隣の席の室井くん①




        * * *




夕方6時半前。


アタシとさっちゃんは
隣町の駅から数分の所にある神社の赤い鳥居の前で
室井くんと相沢くんを待つ。



「うお、見ろよ、超イイ女」


通りすぎゆく男共が、黒い浴衣のセクシー隊長さっちゃんを振り返っていく。


そーだろ、そーだろ。
さすがセクシー隊長。


振り返りたくなる気持ちわかるよ男子諸君。
アタシも親友として鼻が高い。


・・・ちょっと虚しいけども



「それにしてもすごい人ね~」



さっちゃんが眉間にシワを寄せながら呟いた。

人のことを無理矢理引きずってきたクセに、そんなさっちゃんはアタシ以上にこの人混みにイラついているご様子。


さっきなんか、電車の中で足を踏んできたイカツイ兄ちゃんに「いったいわよ!」と、ヤンキーよろしくなガンを飛ばしていた。


イカツイ兄ちゃんが「すいません」とさっちゃんに謝罪したのを見て、なにがあってもアタシはこの子を敵に回すまいと誓った。


「こんな人混みで見つかるかしらアイツら」


確かに。
こんだけ人がいたら室井くんたちに会うだけでも一苦労しそうだーーー、なんて丁度考えていた時だった、


「ヒャー!!!ハッハッハッハ翔!!おっ前、ゾンビみてぇだぞ!!ゾンビ!!ぎゃはは!!」



人混みのどこからか聞き慣れた引き笑いが聞こえてきた。

・・・数秒前の心配なんて
とてつもなく無駄だったらしい。

その声は、この人混みの中響き渡っている。


背伸びをして笑い声の出所を探すも、どうにも見当たらない。


姿は見えないのに「ぎゃははは!!」という笑い声だけは人混みの中から聞こえてくる。


・・・なんかもう恐ろしいよ、逆に。



「ひーひー!ぎゃははは!」


尚も聞こえる笑い声。


「・・・」

「・・・」

「あの声を頼りにすれば、砂漠にいても方向を見失わない気がするよ」

「・・・はぁ」



さっちゃんが、深くため息をついた。


ワラワラ、わさわさと押し寄せてくる人混みの中からようやくよく目立つ金髪頭が見えた。


その横には長い黒髪。



「あ!!いたいた!!」



金髪はアタシたちを視界に入れると、人混みの中から駆け出す。
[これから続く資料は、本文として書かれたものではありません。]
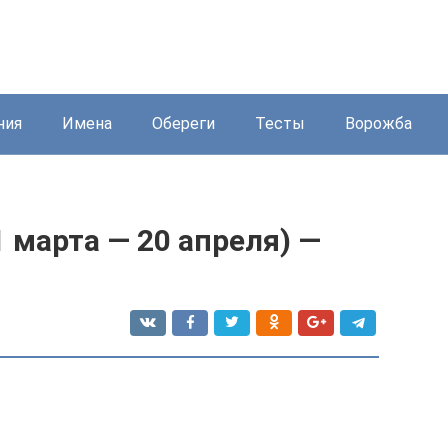
ния
Имена
Обереги
Тесты
Ворожба
 марта — 20 апреля) —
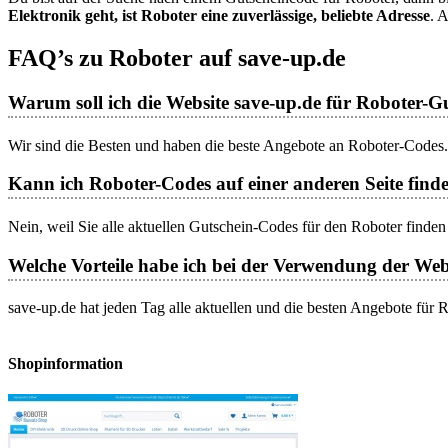
Elektronik geht, ist Roboter eine zuverlässige, beliebte Adresse
. 
FAQ’s zu Roboter auf save-up.de
Warum soll ich die Website save-up.de für Roboter-
Wir sind die Besten und haben die beste Angebote an Roboter-Codes. 
Kann ich Roboter-Codes auf einer anderen Seite finde
Nein, weil Sie alle aktuellen Gutschein-Codes für den Roboter finden
Welche Vorteile habe ich bei der Verwendung der Web
save-up.de hat jeden Tag alle aktuellen und die besten Angebote für
Shopinformation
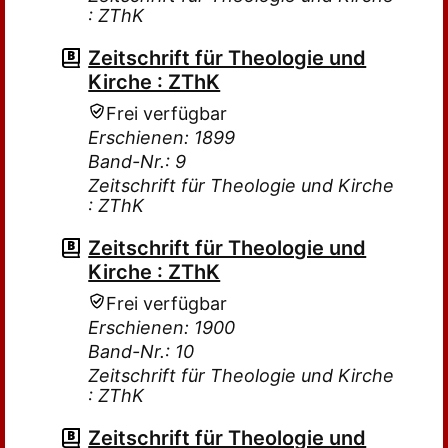
: ZThK
Zeitschrift für Theologie und
Kirche : ZThK
Frei verfügbar
Erschienen: 1899
Band-Nr.: 9
Zeitschrift für Theologie und Kirche
: ZThK
Zeitschrift für Theologie und
Kirche : ZThK
Frei verfügbar
Erschienen: 1900
Band-Nr.: 10
Zeitschrift für Theologie und Kirche
: ZThK
Zeitschrift für Theologie und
それに引きずられるように横の黒髪が頼りなく揺れた。



「ゴメンな~!!遅くなって・・・って!!うおぅ!!浴衣!!二人とも超可愛いじゃんかよ!!」



身軽に人混みから脱出してきた相沢くんが、落ち着きなく身振り大きく登場したかと思うと、目を丸くしてアタシたちに駆け寄ってきた。


濃いブルーのストライプの浴衣を着た相沢くんは
嬉しそうにさっちゃんに飛び付く。


「あっついわねアンタは!!うざい!!離れて!!」

「いや~ん、つれない!!さっちゃん、浴衣可愛い!!超似合ってる!!」

「・・・知ってるわよ!!そんなこと!!当たり前じゃない!!」


うざいと言いながらもまんざらでもなさそうに少しだけ顔を赤らめるさっちゃん。


こうして見るとお似合いだな~この二人。
言うまでもなくさっちゃんは美少女だし
相沢くんも、その見た目も相まって人目をつく。


浴衣の濃いブルーが金髪に映えてよく似合っている。